Abstract

ABSTRACT In the first part of this article, a critical review of traditional approaches used to estimate daily inhalation rates as a function of age for health risk assessment purposes shows that such rates are not totally reliable due to various biases introduced by both quantitative and qualitative deficiencies regarding certain input parameters. In the second part, the magnitude of under- and overestimations of published inhalation rates derived from each approach is described by a comparison with new sets of physiological daily inhalation rates and distribution percentile values based on total daily energy expenditures (TDEEs) measured by the doubly labeled water (DLW) method.

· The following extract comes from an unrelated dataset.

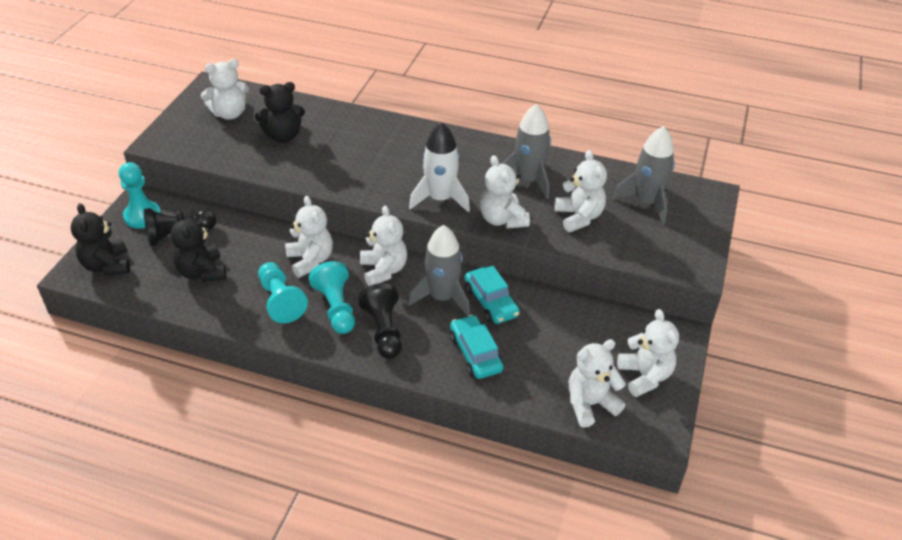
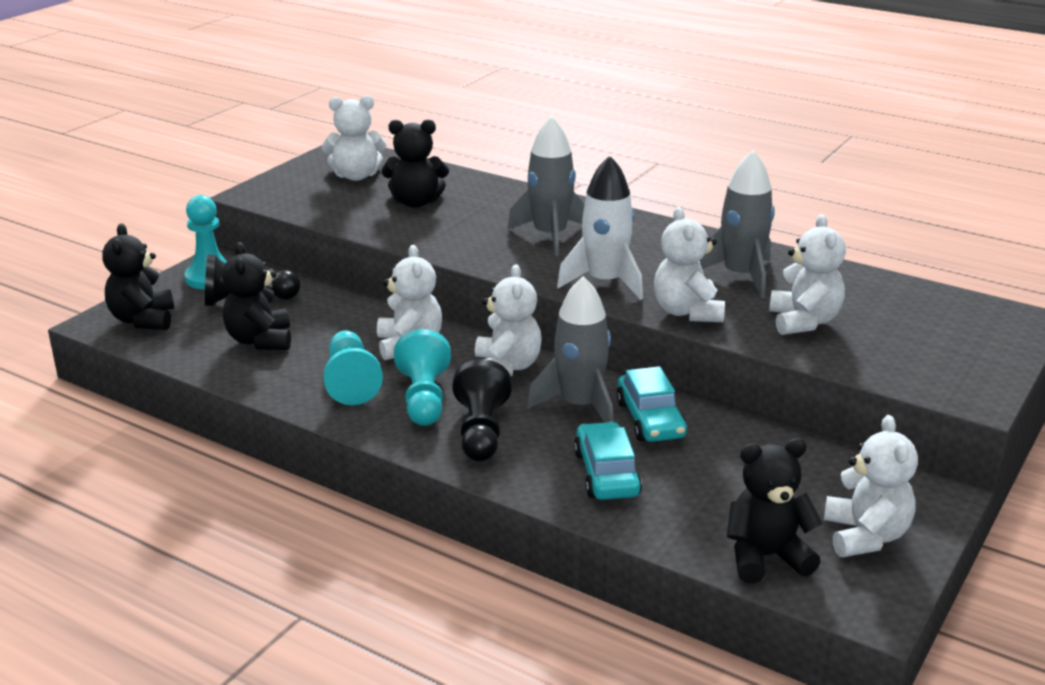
camera: 15 degrees right, 15 degrees down
(590, 404) = (766, 557): white teddy bear -> black teddy bear
(646, 202) = (914, 317): grey rocket -> grey rocket (550, 236)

TDEEs are derived from the analysis of deuterium (2H) and heavy oxygen-18 (18O) in urine samples by gas-isotope-ratio mass spectrometry during an aggregate period of over 20,000 days for unrestrained free-living normal-weight individuals aged 2.6 months to 96 years (n = 1252). Regarding physiological values based on DLW measurements, opposite tendencies have been observed between two sets of estimates using time-activity patterns both biased by conservative input data assumptions during sleep and light activities: most estimates based on the time-activity-ventilation approach are overestimated, whereas most of those using metabolic equivalent approach are underestimated. Erroneous food intakes have clearly lead to underestimated rates when used in daily food-energy intake (EFD) and Parameter A approaches. With the latter approach, overestimated basal metabolic rates (BMRs) used in EFD/BMR ratios contribute to the underestimation of inhalation values. Few mean daily inhalation rates and Monte Carlo simulation percentiles based on traditional approaches (57 out of 253) are close to physiological values within a gap of ± 5% or less. Aggregate errors in all estimates (in m3/day and m3/kg-day) vary from -52 to +126%. The most accurate daily inhalation rates are those based on DLW measurements with an error of about ± 5%, as calculated in previous studies for free-living males and females aged 1 month to 96 years and pregnant and lactating adolescents and women aged 11 to 55 years during real-life situations in their normal surroundings.